SOURCE DATA
+++++

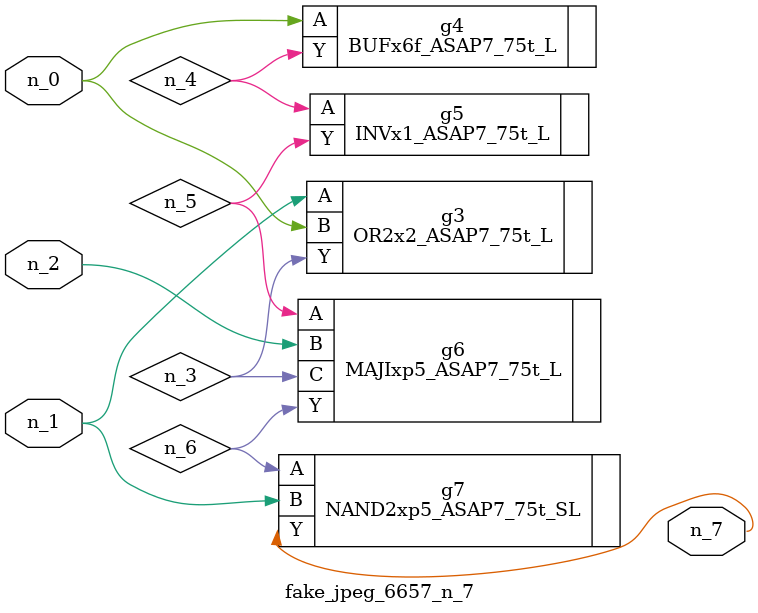
<source format=v>
module fake_jpeg_6657_n_7 (n_0, n_2, n_1, n_7);

input n_0;
input n_2;
input n_1;

output n_7;

wire n_3;
wire n_4;
wire n_6;
wire n_5;

OR2x2_ASAP7_75t_L g3 ( 
.A(n_1),
.B(n_0),
.Y(n_3)
);

BUFx6f_ASAP7_75t_L g4 ( 
.A(n_0),
.Y(n_4)
);

INVx1_ASAP7_75t_L g5 ( 
.A(n_4),
.Y(n_5)
);

MAJIxp5_ASAP7_75t_L g6 ( 
.A(n_5),
.B(n_2),
.C(n_3),
.Y(n_6)
);

NAND2xp5_ASAP7_75t_SL g7 ( 
.A(n_6),
.B(n_1),
.Y(n_7)
);


endmodule
</source>
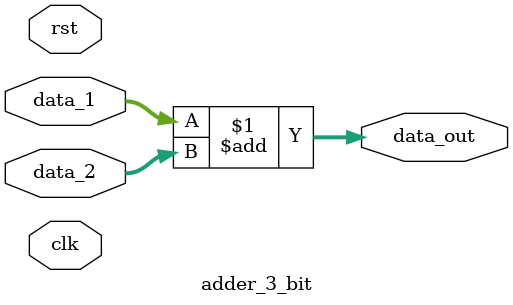
<source format=v>
module adder_3_bit(clk,rst,data_1,data_2,data_out);
input clk,rst;
input [7:0] data_1;
input [7:0] data_2;
output [7:0] data_out;
assign data_out=data_1+data_2;
endmodule
</source>
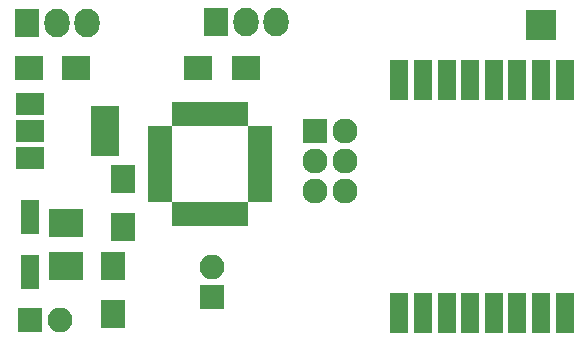
<source format=gts>
G04 #@! TF.FileFunction,Soldermask,Top*
%FSLAX46Y46*%
G04 Gerber Fmt 4.6, Leading zero omitted, Abs format (unit mm)*
G04 Created by KiCad (PCBNEW 4.0.5-e0-6337~49~ubuntu16.04.1) date Tue Jan 17 08:20:09 2017*
%MOMM*%
%LPD*%
G01*
G04 APERTURE LIST*
%ADD10C,0.100000*%
%ADD11R,2.000000X2.400000*%
%ADD12R,1.600000X3.400000*%
%ADD13R,0.950000X2.000000*%
%ADD14R,2.000000X0.950000*%
%ADD15R,1.598880X2.998420*%
%ADD16R,1.598880X3.000960*%
%ADD17R,2.635200X2.635200*%
%ADD18R,2.127200X2.432000*%
%ADD19O,2.127200X2.432000*%
%ADD20R,2.127200X2.127200*%
%ADD21O,2.127200X2.127200*%
%ADD22R,1.090880X2.398980*%
%ADD23R,2.400000X2.100000*%
%ADD24R,2.100000X2.100000*%
%ADD25O,2.100000X2.100000*%
%ADD26R,2.400000X4.200000*%
%ADD27R,2.400000X1.900000*%
G04 APERTURE END LIST*
D10*
D11*
X91440000Y-75089000D03*
X91440000Y-79089000D03*
D12*
X115722400Y-79022400D03*
X117722400Y-79022400D03*
X119722400Y-79022400D03*
X121722400Y-79022400D03*
X123722400Y-79022400D03*
X125722400Y-79022400D03*
X127722400Y-79022400D03*
X129722400Y-79022400D03*
X129722400Y-59322400D03*
X127722400Y-59322400D03*
X125722400Y-59322400D03*
X123722400Y-59322400D03*
X121722400Y-59322400D03*
X119722400Y-59322400D03*
X117722400Y-59322400D03*
X115722400Y-59322400D03*
D13*
X96895000Y-70671000D03*
X97695000Y-70671000D03*
X98495000Y-70671000D03*
X99295000Y-70671000D03*
X100095000Y-70671000D03*
X100895000Y-70671000D03*
X101695000Y-70671000D03*
X102495000Y-70671000D03*
D14*
X103945000Y-69221000D03*
X103945000Y-68421000D03*
X103945000Y-67621000D03*
X103945000Y-66821000D03*
X103945000Y-66021000D03*
X103945000Y-65221000D03*
X103945000Y-64421000D03*
X103945000Y-63621000D03*
D13*
X102495000Y-62171000D03*
X101695000Y-62171000D03*
X100895000Y-62171000D03*
X100095000Y-62171000D03*
X99295000Y-62171000D03*
X98495000Y-62171000D03*
X97695000Y-62171000D03*
X96895000Y-62171000D03*
D14*
X95445000Y-63621000D03*
X95445000Y-64421000D03*
X95445000Y-65221000D03*
X95445000Y-66021000D03*
X95445000Y-66821000D03*
X95445000Y-67621000D03*
X95445000Y-68421000D03*
X95445000Y-69221000D03*
D15*
X84442300Y-75542140D03*
D16*
X84442300Y-70939660D03*
D17*
X127698500Y-54660800D03*
D18*
X84162900Y-54444900D03*
D19*
X86702900Y-54444900D03*
X89242900Y-54444900D03*
D18*
X100190300Y-54432200D03*
D19*
X102730300Y-54432200D03*
X105270300Y-54432200D03*
D20*
X108585000Y-63627000D03*
D21*
X111125000Y-63627000D03*
X108585000Y-66167000D03*
X111125000Y-66167000D03*
X108585000Y-68707000D03*
X111125000Y-68707000D03*
D22*
X86540340Y-75041760D03*
X87490300Y-75041760D03*
X88440260Y-75041760D03*
X88440260Y-71440040D03*
X87490300Y-71440040D03*
X86540340Y-71440040D03*
D23*
X84360000Y-58293000D03*
X88360000Y-58293000D03*
D24*
X99822000Y-77724000D03*
D25*
X99822000Y-75184000D03*
D24*
X84455000Y-79629000D03*
D25*
X86995000Y-79629000D03*
D11*
X92329000Y-71723000D03*
X92329000Y-67723000D03*
D23*
X98711000Y-58293000D03*
X102711000Y-58293000D03*
D26*
X90780000Y-63627000D03*
D27*
X84480000Y-63627000D03*
X84480000Y-65927000D03*
X84480000Y-61327000D03*
M02*

</source>
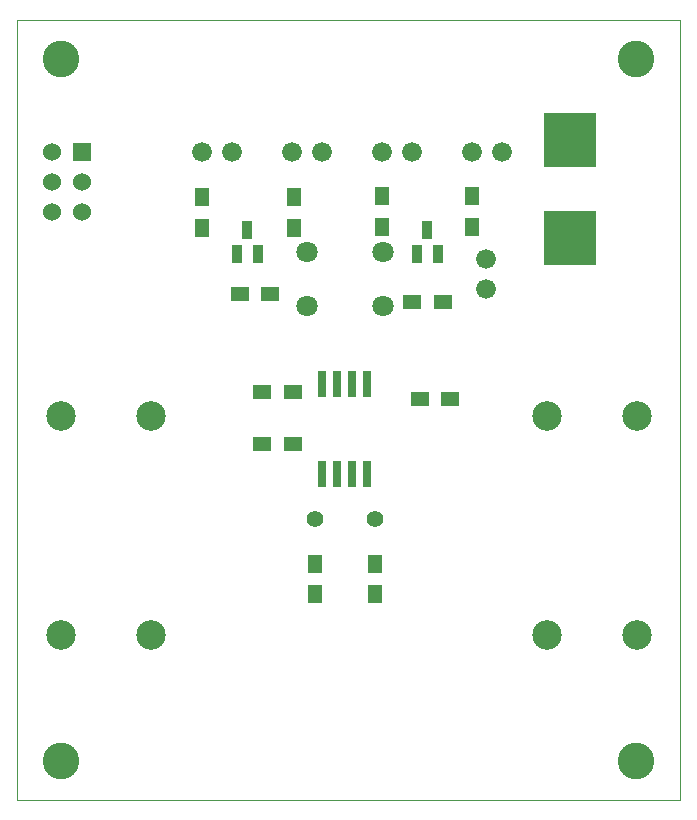
<source format=gbr>
%FSLAX46Y46*%
G04 Gerber Fmt 4.6, Leading zero omitted, Abs format (unit mm)*
G04 Created by KiCad (PCBNEW (2014-09-18 BZR 5141)-product) date Mon 13 Oct 2014 02:33:10 PM EEST*
%MOMM*%
G01*
G04 APERTURE LIST*
%ADD10C,0.150000*%
%ADD11C,0.100000*%
%ADD12R,0.914400X1.500000*%
%ADD13C,2.500000*%
%ADD14C,1.800000*%
%ADD15C,3.100000*%
%ADD16R,1.524000X1.524000*%
%ADD17C,1.524000*%
%ADD18C,1.676400*%
%ADD19C,1.422400*%
%ADD20R,0.700000X2.200000*%
%ADD21R,1.198880X1.501140*%
%ADD22R,1.501140X1.198880*%
%ADD23R,4.399280X4.549140*%
G04 APERTURE END LIST*
D10*
D11*
X89090000Y-67000000D02*
X89090000Y-133000000D01*
X145225000Y-67000000D02*
X89090000Y-67000000D01*
X145225000Y-133000000D02*
X145225000Y-67000000D01*
X89090000Y-133000000D02*
X145225000Y-133000000D01*
D12*
X124714000Y-86741000D03*
X122936000Y-86741000D03*
X123825000Y-84709000D03*
X109474000Y-86741000D03*
X107696000Y-86741000D03*
X108585000Y-84709000D03*
D13*
X133922500Y-100500000D03*
X141542500Y-100500000D03*
X92772500Y-100500000D03*
X100392500Y-100500000D03*
D14*
X113590000Y-91150000D03*
X113590000Y-86650000D03*
X120090000Y-91150000D03*
X120090000Y-86650000D03*
D15*
X92800000Y-129750000D03*
X141500000Y-129750000D03*
X92800000Y-70250000D03*
X141500000Y-70250000D03*
D16*
X94615000Y-78105000D03*
D17*
X92075000Y-78105000D03*
X94615000Y-80645000D03*
X92075000Y-80645000D03*
X94615000Y-83185000D03*
X92075000Y-83185000D03*
D18*
X128750000Y-89770000D03*
X128750000Y-87230000D03*
X107315000Y-78105000D03*
X104775000Y-78105000D03*
X114935000Y-78105000D03*
X112395000Y-78105000D03*
X122555000Y-78105000D03*
X120015000Y-78105000D03*
X130175000Y-78105000D03*
X127635000Y-78105000D03*
D19*
X114300000Y-109220000D03*
X119380000Y-109220000D03*
D20*
X114935000Y-105410000D03*
X116205000Y-105410000D03*
X117475000Y-105410000D03*
X118745000Y-105410000D03*
X118745000Y-97790000D03*
X117475000Y-97790000D03*
X116205000Y-97790000D03*
X114935000Y-97790000D03*
D13*
X100392500Y-119000000D03*
X92772500Y-119000000D03*
X141542500Y-119000000D03*
X133922500Y-119000000D03*
D21*
X127635000Y-81884520D03*
X127635000Y-84485480D03*
X120015000Y-81884520D03*
X120015000Y-84485480D03*
D22*
X122524520Y-90805000D03*
X125125480Y-90805000D03*
D21*
X112500000Y-81949520D03*
X112500000Y-84550480D03*
X104750000Y-81949520D03*
X104750000Y-84550480D03*
D22*
X107919520Y-90170000D03*
X110520480Y-90170000D03*
X109824520Y-102870000D03*
X112425480Y-102870000D03*
X125760480Y-99060000D03*
X123159520Y-99060000D03*
D21*
X114300000Y-112999520D03*
X114300000Y-115600480D03*
X119380000Y-112999520D03*
X119380000Y-115600480D03*
D22*
X112425480Y-98425000D03*
X109824520Y-98425000D03*
D23*
X135890000Y-85455760D03*
X135890000Y-77104240D03*
M02*

</source>
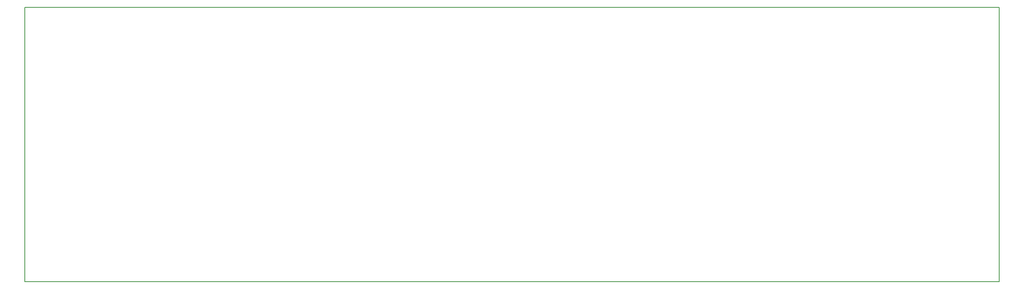
<source format=gbr>
G04 #@! TF.FileFunction,Profile,NP*
%FSLAX46Y46*%
G04 Gerber Fmt 4.6, Leading zero omitted, Abs format (unit mm)*
G04 Created by KiCad (PCBNEW 4.0.2-stable) date maandag 04 september 2017 19:29:27*
%MOMM*%
G01*
G04 APERTURE LIST*
%ADD10C,0.100000*%
%ADD11C,0.150000*%
G04 APERTURE END LIST*
D10*
D11*
X27500000Y-80000000D02*
X27500000Y-140000000D01*
X240490000Y-80000000D02*
X27500000Y-80000000D01*
X240490000Y-140000000D02*
X240490000Y-80000000D01*
X27500000Y-140000000D02*
X240490000Y-140000000D01*
M02*

</source>
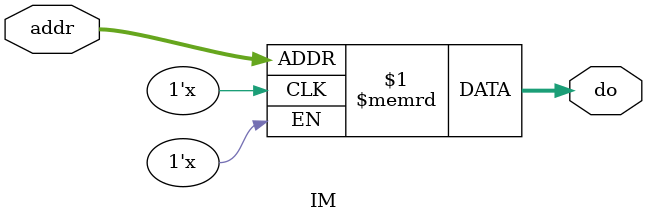
<source format=v>
module IM(addr,do);
input [11:2] addr;
output [31:0] do;
reg [31:0] mem[1023:0];
    assign do=mem[addr];
endmodule
</source>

+++++

TASK
An exact copy is needed of the lines from the start of the listing through the line with "X103945000Y-65221000D03*", both end lines included and pictures excluded.

WRITTEN REPLY
<source format=v>
module fake_jpeg_6657_n_7 (n_0, n_2, n_1, n_7);

input n_0;
input n_2;
input n_1;

output n_7;

wire n_3;
wire n_4;
wire n_6;
wire n_5;

OR2x2_ASAP7_75t_L g3 ( 
.A(n_1),
.B(n_0),
.Y(n_3)
);

BUFx6f_ASAP7_75t_L g4 ( 
.A(n_0),
.Y(n_4)
);

INVx1_ASAP7_75t_L g5 ( 
.A(n_4),
.Y(n_5)
);

MAJIxp5_ASAP7_75t_L g6 ( 
.A(n_5),
.B(n_2),
.C(n_3),
.Y(n_6)
);

NAND2xp5_ASAP7_75t_SL g7 ( 
.A(n_6),
.B(n_1),
.Y(n_7)
);


endmodule
</source>
<source format=v>
module adder_3_bit(clk,rst,data_1,data_2,data_out);
input clk,rst;
input [7:0] data_1;
input [7:0] data_2;
output [7:0] data_out;
assign data_out=data_1+data_2;
endmodule
</source>
<source format=gts>
G04 #@! TF.FileFunction,Soldermask,Top*
%FSLAX46Y46*%
G04 Gerber Fmt 4.6, Leading zero omitted, Abs format (unit mm)*
G04 Created by KiCad (PCBNEW 4.0.5-e0-6337~49~ubuntu16.04.1) date Tue Jan 17 08:20:09 2017*
%MOMM*%
%LPD*%
G01*
G04 APERTURE LIST*
%ADD10C,0.100000*%
%ADD11R,2.000000X2.400000*%
%ADD12R,1.600000X3.400000*%
%ADD13R,0.950000X2.000000*%
%ADD14R,2.000000X0.950000*%
%ADD15R,1.598880X2.998420*%
%ADD16R,1.598880X3.000960*%
%ADD17R,2.635200X2.635200*%
%ADD18R,2.127200X2.432000*%
%ADD19O,2.127200X2.432000*%
%ADD20R,2.127200X2.127200*%
%ADD21O,2.127200X2.127200*%
%ADD22R,1.090880X2.398980*%
%ADD23R,2.400000X2.100000*%
%ADD24R,2.100000X2.100000*%
%ADD25O,2.100000X2.100000*%
%ADD26R,2.400000X4.200000*%
%ADD27R,2.400000X1.900000*%
G04 APERTURE END LIST*
D10*
D11*
X91440000Y-75089000D03*
X91440000Y-79089000D03*
D12*
X115722400Y-79022400D03*
X117722400Y-79022400D03*
X119722400Y-79022400D03*
X121722400Y-79022400D03*
X123722400Y-79022400D03*
X125722400Y-79022400D03*
X127722400Y-79022400D03*
X129722400Y-79022400D03*
X129722400Y-59322400D03*
X127722400Y-59322400D03*
X125722400Y-59322400D03*
X123722400Y-59322400D03*
X121722400Y-59322400D03*
X119722400Y-59322400D03*
X117722400Y-59322400D03*
X115722400Y-59322400D03*
D13*
X96895000Y-70671000D03*
X97695000Y-70671000D03*
X98495000Y-70671000D03*
X99295000Y-70671000D03*
X100095000Y-70671000D03*
X100895000Y-70671000D03*
X101695000Y-70671000D03*
X102495000Y-70671000D03*
D14*
X103945000Y-69221000D03*
X103945000Y-68421000D03*
X103945000Y-67621000D03*
X103945000Y-66821000D03*
X103945000Y-66021000D03*
X103945000Y-65221000D03*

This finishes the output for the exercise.